Friday, May 5, 2017

Birthday, Play & Springtime

The play, the play, the play!  That's how my conversations have generally been going for the last three months or so.  Helping out with Egg White and the Seven Muffins, an original play written by students in our co-op was a roller-coaster experience.  In between the practices, the prepping, and the painting, other life details were still going.


You know, things like birthday parties.  Birthday parties bring me joy, because family is something I value.  All the food and the little fun fanfare are really just excuses to chat, laugh and fellowship together.

I cherished being able to hug my niece when she dropped her cake and made a mess.  Being able to assure her that cake-dropping is no big deal at "Aunt Domi's" house.

Plopping down on the couch and bugging my brother while he solved the Rubick's Cube made for good times.

Talking deep stuff and fun stuff with family and friends cements the bonds of love.


Blossom4 turned four and basked in the limelight.  At times, I did think we were living out The Berenstain Bears and Too Much Birthday. 

It's part of parenting though; teaching children how to handle lots of attention, in addition to handling the normal attention.

Teaching Blossom4 to be sweet and not foolish is just part of child-rearing.

I'm learning not to be surprised when a sweet girlie goes through a different phase that I find alarming.  These phases are normal because we are all sons of Adam and daughters of Eve, if I can borrow from C.S. Lewis a little.  Sinful people sin.  This is our chance to teach the Gospel in action.


There were cousins and children everywhere.  It was childhood glory, filling my heart with parental satisfaction.  For most of my childhood, we didn't live close to cousins.  We had plenty of good times with the kids in our neighborhood though.  Watching the girlies romping around, playing in the dirt, or arranging backyard games of hide-n-seek or capture the flag relives the stuff of wholesome childhood goodness that I remember.

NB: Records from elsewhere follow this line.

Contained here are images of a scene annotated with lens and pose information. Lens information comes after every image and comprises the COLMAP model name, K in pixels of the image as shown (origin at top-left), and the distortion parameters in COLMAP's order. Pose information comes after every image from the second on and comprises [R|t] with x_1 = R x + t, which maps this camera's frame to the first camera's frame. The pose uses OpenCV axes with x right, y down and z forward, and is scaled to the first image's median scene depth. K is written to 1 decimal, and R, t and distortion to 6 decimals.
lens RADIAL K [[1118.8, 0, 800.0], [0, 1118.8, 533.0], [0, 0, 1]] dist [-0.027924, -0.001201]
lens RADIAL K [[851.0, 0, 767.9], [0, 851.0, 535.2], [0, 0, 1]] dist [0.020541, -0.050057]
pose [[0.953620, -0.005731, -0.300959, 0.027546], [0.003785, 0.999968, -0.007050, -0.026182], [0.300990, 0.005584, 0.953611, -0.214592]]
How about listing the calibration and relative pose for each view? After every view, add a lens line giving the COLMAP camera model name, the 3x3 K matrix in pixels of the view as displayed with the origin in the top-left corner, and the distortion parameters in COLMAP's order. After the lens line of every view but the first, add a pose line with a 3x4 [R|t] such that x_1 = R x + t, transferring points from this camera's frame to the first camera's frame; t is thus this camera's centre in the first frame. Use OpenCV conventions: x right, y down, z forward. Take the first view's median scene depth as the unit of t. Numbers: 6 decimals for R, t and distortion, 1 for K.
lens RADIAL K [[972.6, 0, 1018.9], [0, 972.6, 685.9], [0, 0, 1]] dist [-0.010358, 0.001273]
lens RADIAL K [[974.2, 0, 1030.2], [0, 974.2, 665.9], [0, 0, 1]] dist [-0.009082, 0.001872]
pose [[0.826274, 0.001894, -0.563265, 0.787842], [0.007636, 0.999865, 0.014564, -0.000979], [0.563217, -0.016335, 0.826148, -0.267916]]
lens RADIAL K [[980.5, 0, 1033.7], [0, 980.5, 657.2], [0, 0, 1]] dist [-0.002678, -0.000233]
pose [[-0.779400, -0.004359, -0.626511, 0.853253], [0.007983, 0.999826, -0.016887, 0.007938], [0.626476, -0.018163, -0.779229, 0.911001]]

We've had some backyard visitors lately.  Rose-breasted grosbeaks have been dropping in.  We managed to catch the female at our feeder.



Also, a pair of bald eagles have been swooping over lately.  This is the closest the girls and I have ever seen eagles before and it was an awe-inspiring sight.  What's better than a front row seat to gigantic birds of prey?!




The green of spring has certainly been enjoyable.  This lilac hedge grows more beautiful with each passing year.  This has been a fantastic season of blossoms, in comparison with previous years.


The day of the play finally arrived last Friday.  I felt nothing but relief and excitement... and some butterflies too.  To see over a year's worth of work come to fruition is overwhelming, to say the least.  What a team effort!  What did I learn from it?


Let the children do it.  
We let the children get down and get dirty in this play.  Because of that, it reflected them.  Well do I know that "stand back and let mama get this done" sentiment.  I will honestly say that I am tempted in that way far too often.



That's not a philosophy that yields good fruit though.  I fight it in our daily parenting and I fight it in our education.  Just like Jesus trained the disciples, children really do learn by doing.  


Blossom1: Narrator
Blossom2: French Press
Blossom3: Coffee Cake Muffin
Blossom4: Adorable Audience Member

Children live up or down to your expectations.
I saw this often in youth ministry and in coaching gymnastics.  It proved true again in this play.  We practiced hard, even to the point of redundancy, but we kept encouraging, encouraging and encouraging.



They knocked it out of the park with a stellar performance, better than any practice we'd ever had.  I shouldn't have been amazed, but I was.  Apparently I needed a refresher course in that particular principle.


Lead by example.
I feel like my girls especially had a front row seat to Mama doing a hard thing.  This play wasn't easy.  It was months of work.  Many times the kids would ask me how we were going to do something.  I told them honestly, "I don't know, but we'll figure it out."  I felt like they saw problem-solving, creativity, and perseverance.  They experienced it right along with me.  I may be a grown-up, but I'm not too grown up to do something I've never done before, to try hard, to put my whole self out there, to give it my best shot.  It's funny, that's something I remember from my childhood.  My mom figuring stuff out, being creative, taking on anything.  I think it's called courage.  

I want to keep being courageous every day in this journey of life.